[The request]:
Can you output the records below exactly as they are written?

[Information shown]:
━━━━━━━━━━━━━━━━━━━━
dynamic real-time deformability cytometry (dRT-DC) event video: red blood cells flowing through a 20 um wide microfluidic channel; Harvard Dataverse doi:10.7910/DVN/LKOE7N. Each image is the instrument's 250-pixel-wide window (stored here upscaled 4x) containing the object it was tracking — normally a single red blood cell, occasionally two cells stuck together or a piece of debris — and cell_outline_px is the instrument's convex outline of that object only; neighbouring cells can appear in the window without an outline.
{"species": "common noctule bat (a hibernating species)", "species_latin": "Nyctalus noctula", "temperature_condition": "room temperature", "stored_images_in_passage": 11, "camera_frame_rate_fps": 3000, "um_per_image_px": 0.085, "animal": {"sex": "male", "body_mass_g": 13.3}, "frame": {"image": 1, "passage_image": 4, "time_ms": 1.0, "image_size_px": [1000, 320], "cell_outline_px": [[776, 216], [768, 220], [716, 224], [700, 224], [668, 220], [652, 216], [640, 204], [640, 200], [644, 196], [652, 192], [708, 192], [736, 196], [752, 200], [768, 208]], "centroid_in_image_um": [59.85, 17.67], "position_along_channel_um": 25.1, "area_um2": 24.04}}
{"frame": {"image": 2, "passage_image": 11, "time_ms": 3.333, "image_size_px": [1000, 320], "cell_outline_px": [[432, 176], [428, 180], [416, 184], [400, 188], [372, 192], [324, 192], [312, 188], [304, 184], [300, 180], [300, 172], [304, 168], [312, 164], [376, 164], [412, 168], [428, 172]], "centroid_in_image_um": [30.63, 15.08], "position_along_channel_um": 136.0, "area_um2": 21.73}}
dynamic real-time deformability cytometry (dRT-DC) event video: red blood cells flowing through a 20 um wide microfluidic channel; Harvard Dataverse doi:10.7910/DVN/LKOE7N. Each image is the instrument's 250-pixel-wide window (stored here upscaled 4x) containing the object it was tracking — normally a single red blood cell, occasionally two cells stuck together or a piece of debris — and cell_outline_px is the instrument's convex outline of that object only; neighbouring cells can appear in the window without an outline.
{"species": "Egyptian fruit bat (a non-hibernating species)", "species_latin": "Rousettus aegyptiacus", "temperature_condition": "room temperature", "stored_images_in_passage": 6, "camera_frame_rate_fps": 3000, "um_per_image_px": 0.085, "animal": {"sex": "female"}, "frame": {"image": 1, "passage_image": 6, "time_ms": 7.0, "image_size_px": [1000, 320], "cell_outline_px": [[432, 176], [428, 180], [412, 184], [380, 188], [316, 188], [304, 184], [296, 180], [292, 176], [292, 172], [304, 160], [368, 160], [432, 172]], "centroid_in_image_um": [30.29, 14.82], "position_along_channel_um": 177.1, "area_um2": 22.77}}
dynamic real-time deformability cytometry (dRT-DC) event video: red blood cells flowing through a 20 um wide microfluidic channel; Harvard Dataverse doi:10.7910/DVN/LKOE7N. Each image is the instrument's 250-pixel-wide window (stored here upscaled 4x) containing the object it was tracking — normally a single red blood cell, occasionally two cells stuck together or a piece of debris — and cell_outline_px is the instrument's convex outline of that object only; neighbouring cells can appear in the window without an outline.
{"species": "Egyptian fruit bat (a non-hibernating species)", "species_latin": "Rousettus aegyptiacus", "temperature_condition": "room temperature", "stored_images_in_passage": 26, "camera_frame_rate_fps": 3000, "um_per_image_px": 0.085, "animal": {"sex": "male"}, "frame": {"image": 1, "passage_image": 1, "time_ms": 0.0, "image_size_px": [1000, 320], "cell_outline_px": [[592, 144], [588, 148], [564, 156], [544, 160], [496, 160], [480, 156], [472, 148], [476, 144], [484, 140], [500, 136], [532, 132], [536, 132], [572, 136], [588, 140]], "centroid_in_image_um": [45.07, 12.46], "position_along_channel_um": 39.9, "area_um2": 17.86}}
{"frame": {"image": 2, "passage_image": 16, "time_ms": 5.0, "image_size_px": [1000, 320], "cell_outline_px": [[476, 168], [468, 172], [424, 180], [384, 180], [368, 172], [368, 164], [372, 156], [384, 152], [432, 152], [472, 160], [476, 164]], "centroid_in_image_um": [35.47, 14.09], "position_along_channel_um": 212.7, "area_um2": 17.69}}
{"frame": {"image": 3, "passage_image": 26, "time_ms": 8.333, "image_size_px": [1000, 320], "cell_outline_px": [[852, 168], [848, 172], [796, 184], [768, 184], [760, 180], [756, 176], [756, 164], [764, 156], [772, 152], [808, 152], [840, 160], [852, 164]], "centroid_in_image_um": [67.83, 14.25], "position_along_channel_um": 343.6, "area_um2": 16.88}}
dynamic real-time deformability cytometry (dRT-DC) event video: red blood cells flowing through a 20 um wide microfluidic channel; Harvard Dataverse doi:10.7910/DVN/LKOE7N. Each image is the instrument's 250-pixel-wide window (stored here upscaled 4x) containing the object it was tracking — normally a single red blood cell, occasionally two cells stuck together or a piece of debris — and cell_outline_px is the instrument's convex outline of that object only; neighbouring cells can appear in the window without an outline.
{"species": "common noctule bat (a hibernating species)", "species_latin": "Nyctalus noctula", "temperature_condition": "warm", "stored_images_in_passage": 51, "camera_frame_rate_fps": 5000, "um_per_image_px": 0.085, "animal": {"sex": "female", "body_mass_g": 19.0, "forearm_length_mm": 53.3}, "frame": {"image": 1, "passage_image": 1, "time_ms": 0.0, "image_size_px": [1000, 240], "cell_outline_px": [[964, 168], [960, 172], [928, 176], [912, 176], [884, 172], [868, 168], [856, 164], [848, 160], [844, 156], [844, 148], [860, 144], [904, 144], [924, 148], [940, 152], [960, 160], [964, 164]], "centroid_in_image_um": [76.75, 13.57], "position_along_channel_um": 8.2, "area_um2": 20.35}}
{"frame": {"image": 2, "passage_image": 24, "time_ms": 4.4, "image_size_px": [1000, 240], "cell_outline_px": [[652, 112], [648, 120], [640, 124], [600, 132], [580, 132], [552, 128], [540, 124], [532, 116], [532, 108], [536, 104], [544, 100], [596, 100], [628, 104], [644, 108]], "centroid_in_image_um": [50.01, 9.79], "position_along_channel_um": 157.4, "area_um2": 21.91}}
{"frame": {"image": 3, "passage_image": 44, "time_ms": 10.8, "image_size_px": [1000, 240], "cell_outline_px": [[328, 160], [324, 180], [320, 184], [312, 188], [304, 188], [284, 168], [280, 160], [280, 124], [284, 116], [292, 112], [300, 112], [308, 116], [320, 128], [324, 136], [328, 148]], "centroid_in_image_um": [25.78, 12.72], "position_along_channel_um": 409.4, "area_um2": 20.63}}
━━━━━━━━━━━━━━━━━━━━
[In response]:
dynamic real-time deformability cytometry (dRT-DC) event video: red blood cells flowing through a 20 um wide microfluidic channel; Harvard Dataverse doi:10.7910/DVN/LKOE7N. Each image is the instrument's 250-pixel-wide window (stored here upscaled 4x) containing the object it was tracking — normally a single red blood cell, occasionally two cells stuck together or a piece of debris — and cell_outline_px is the instrument's convex outline of that object only; neighbouring cells can appear in the window without an outline.
{"species": "common noctule bat (a hibernating species)", "species_latin": "Nyctalus noctula", "temperature_condition": "room temperature", "stored_images_in_passage": 11, "camera_frame_rate_fps": 3000, "um_per_image_px": 0.085, "animal": {"sex": "male", "body_mass_g": 13.3}, "frame": {"image": 1, "passage_image": 4, "time_ms": 1.0, "image_size_px": [1000, 320], "cell_outline_px": [[776, 216], [768, 220], [716, 224], [700, 224], [668, 220], [652, 216], [640, 204], [640, 200], [644, 196], [652, 192], [708, 192], [736, 196], [752, 200], [768, 208]], "centroid_in_image_um": [59.85, 17.67], "position_along_channel_um": 25.1, "area_um2": 24.04}}
{"frame": {"image": 2, "passage_image": 11, "time_ms": 3.333, "image_size_px": [1000, 320], "cell_outline_px": [[432, 176], [428, 180], [416, 184], [400, 188], [372, 192], [324, 192], [312, 188], [304, 184], [300, 180], [300, 172], [304, 168], [312, 164], [376, 164], [412, 168], [428, 172]], "centroid_in_image_um": [30.63, 15.08], "position_along_channel_um": 136.0, "area_um2": 21.73}}
dynamic real-time deformability cytometry (dRT-DC) event video: red blood cells flowing through a 20 um wide microfluidic channel; Harvard Dataverse doi:10.7910/DVN/LKOE7N. Each image is the instrument's 250-pixel-wide window (stored here upscaled 4x) containing the object it was tracking — normally a single red blood cell, occasionally two cells stuck together or a piece of debris — and cell_outline_px is the instrument's convex outline of that object only; neighbouring cells can appear in the window without an outline.
{"species": "Egyptian fruit bat (a non-hibernating species)", "species_latin": "Rousettus aegyptiacus", "temperature_condition": "room temperature", "stored_images_in_passage": 6, "camera_frame_rate_fps": 3000, "um_per_image_px": 0.085, "animal": {"sex": "female"}, "frame": {"image": 1, "passage_image": 6, "time_ms": 7.0, "image_size_px": [1000, 320], "cell_outline_px": [[432, 176], [428, 180], [412, 184], [380, 188], [316, 188], [304, 184], [296, 180], [292, 176], [292, 172], [304, 160], [368, 160], [432, 172]], "centroid_in_image_um": [30.29, 14.82], "position_along_channel_um": 177.1, "area_um2": 22.77}}
dynamic real-time deformability cytometry (dRT-DC) event video: red blood cells flowing through a 20 um wide microfluidic channel; Harvard Dataverse doi:10.7910/DVN/LKOE7N. Each image is the instrument's 250-pixel-wide window (stored here upscaled 4x) containing the object it was tracking — normally a single red blood cell, occasionally two cells stuck together or a piece of debris — and cell_outline_px is the instrument's convex outline of that object only; neighbouring cells can appear in the window without an outline.
{"species": "Egyptian fruit bat (a non-hibernating species)", "species_latin": "Rousettus aegyptiacus", "temperature_condition": "room temperature", "stored_images_in_passage": 26, "camera_frame_rate_fps": 3000, "um_per_image_px": 0.085, "animal": {"sex": "male"}, "frame": {"image": 1, "passage_image": 1, "time_ms": 0.0, "image_size_px": [1000, 320], "cell_outline_px": [[592, 144], [588, 148], [564, 156], [544, 160], [496, 160], [480, 156], [472, 148], [476, 144], [484, 140], [500, 136], [532, 132], [536, 132], [572, 136], [588, 140]], "centroid_in_image_um": [45.07, 12.46], "position_along_channel_um": 39.9, "area_um2": 17.86}}
{"frame": {"image": 2, "passage_image": 16, "time_ms": 5.0, "image_size_px": [1000, 320], "cell_outline_px": [[476, 168], [468, 172], [424, 180], [384, 180], [368, 172], [368, 164], [372, 156], [384, 152], [432, 152], [472, 160], [476, 164]], "centroid_in_image_um": [35.47, 14.09], "position_along_channel_um": 212.7, "area_um2": 17.69}}
{"frame": {"image": 3, "passage_image": 26, "time_ms": 8.333, "image_size_px": [1000, 320], "cell_outline_px": [[852, 168], [848, 172], [796, 184], [768, 184], [760, 180], [756, 176], [756, 164], [764, 156], [772, 152], [808, 152], [840, 160], [852, 164]], "centroid_in_image_um": [67.83, 14.25], "position_along_channel_um": 343.6, "area_um2": 16.88}}
dynamic real-time deformability cytometry (dRT-DC) event video: red blood cells flowing through a 20 um wide microfluidic channel; Harvard Dataverse doi:10.7910/DVN/LKOE7N. Each image is the instrument's 250-pixel-wide window (stored here upscaled 4x) containing the object it was tracking — normally a single red blood cell, occasionally two cells stuck together or a piece of debris — and cell_outline_px is the instrument's convex outline of that object only; neighbouring cells can appear in the window without an outline.
{"species": "common noctule bat (a hibernating species)", "species_latin": "Nyctalus noctula", "temperature_condition": "warm", "stored_images_in_passage": 51, "camera_frame_rate_fps": 5000, "um_per_image_px": 0.085, "animal": {"sex": "female", "body_mass_g": 19.0, "forearm_length_mm": 53.3}, "frame": {"image": 1, "passage_image": 1, "time_ms": 0.0, "image_size_px": [1000, 240], "cell_outline_px": [[964, 168], [960, 172], [928, 176], [912, 176], [884, 172], [868, 168], [856, 164], [848, 160], [844, 156], [844, 148], [860, 144], [904, 144], [924, 148], [940, 152], [960, 160], [964, 164]], "centroid_in_image_um": [76.75, 13.57], "position_along_channel_um": 8.2, "area_um2": 20.35}}
{"frame": {"image": 2, "passage_image": 24, "time_ms": 4.4, "image_size_px": [1000, 240], "cell_outline_px": [[652, 112], [648, 120], [640, 124], [600, 132], [580, 132], [552, 128], [540, 124], [532, 116], [532, 108], [536, 104], [544, 100], [596, 100], [628, 104], [644, 108]], "centroid_in_image_um": [50.01, 9.79], "position_along_channel_um": 157.4, "area_um2": 21.91}}
{"frame": {"image": 3, "passage_image": 44, "time_ms": 10.8, "image_size_px": [1000, 240], "cell_outline_px": [[328, 160], [324, 180], [320, 184], [312, 188], [304, 188], [284, 168], [280, 160], [280, 124], [284, 116], [292, 112], [300, 112], [308, 116], [320, 128], [324, 136], [328, 148]], "centroid_in_image_um": [25.78, 12.72], "position_along_channel_um": 409.4, "area_um2": 20.63}}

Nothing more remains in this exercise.